--- Data for this exercise ---

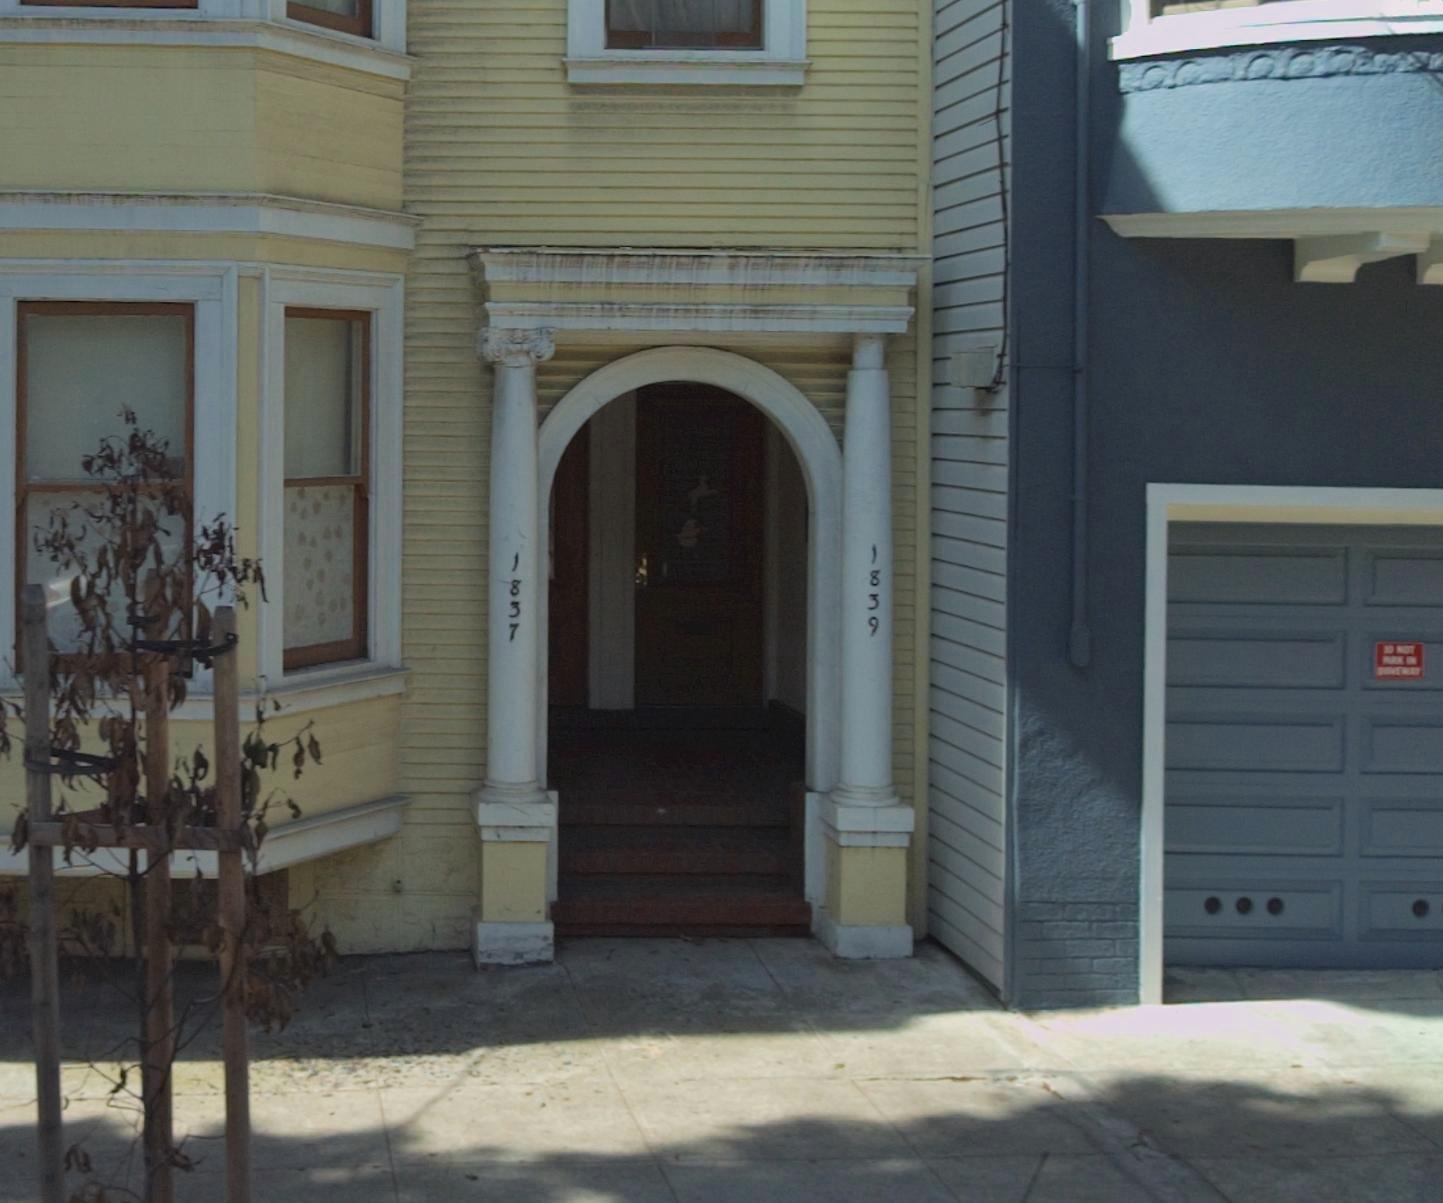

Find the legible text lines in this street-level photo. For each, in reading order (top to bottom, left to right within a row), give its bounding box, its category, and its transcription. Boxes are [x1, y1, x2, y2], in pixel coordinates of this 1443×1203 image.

[506, 551, 523, 644] StreetNumber: 1837
[865, 542, 883, 639] StreetNumber: 1839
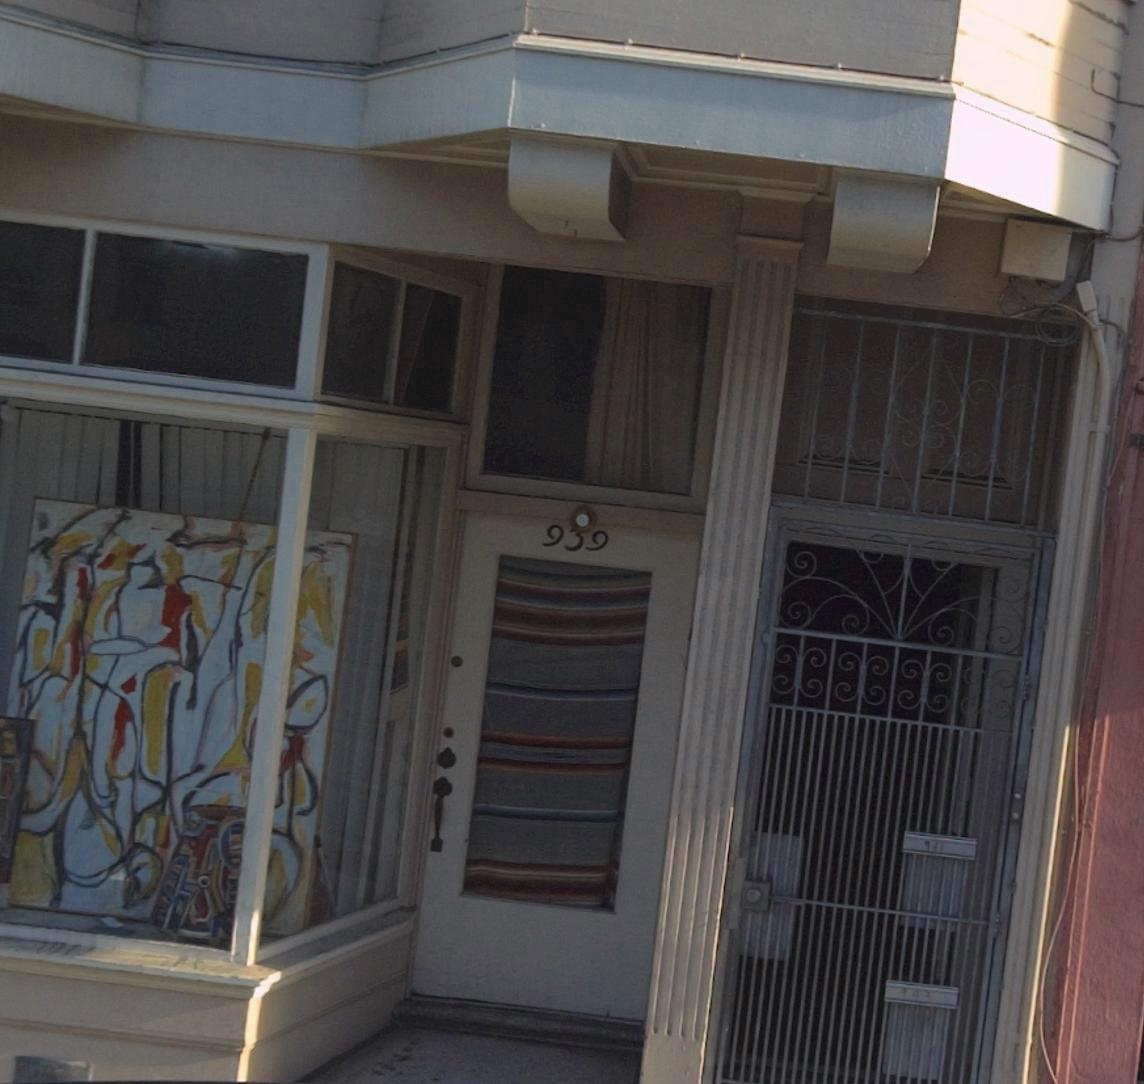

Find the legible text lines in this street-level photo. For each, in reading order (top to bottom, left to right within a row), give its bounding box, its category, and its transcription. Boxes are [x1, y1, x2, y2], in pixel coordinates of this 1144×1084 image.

[537, 521, 614, 557] StreetNumber: 939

---

◆ **Request**: How many of the lines above contain the word "order"? Reply with the number only.

◆ **Output**: 2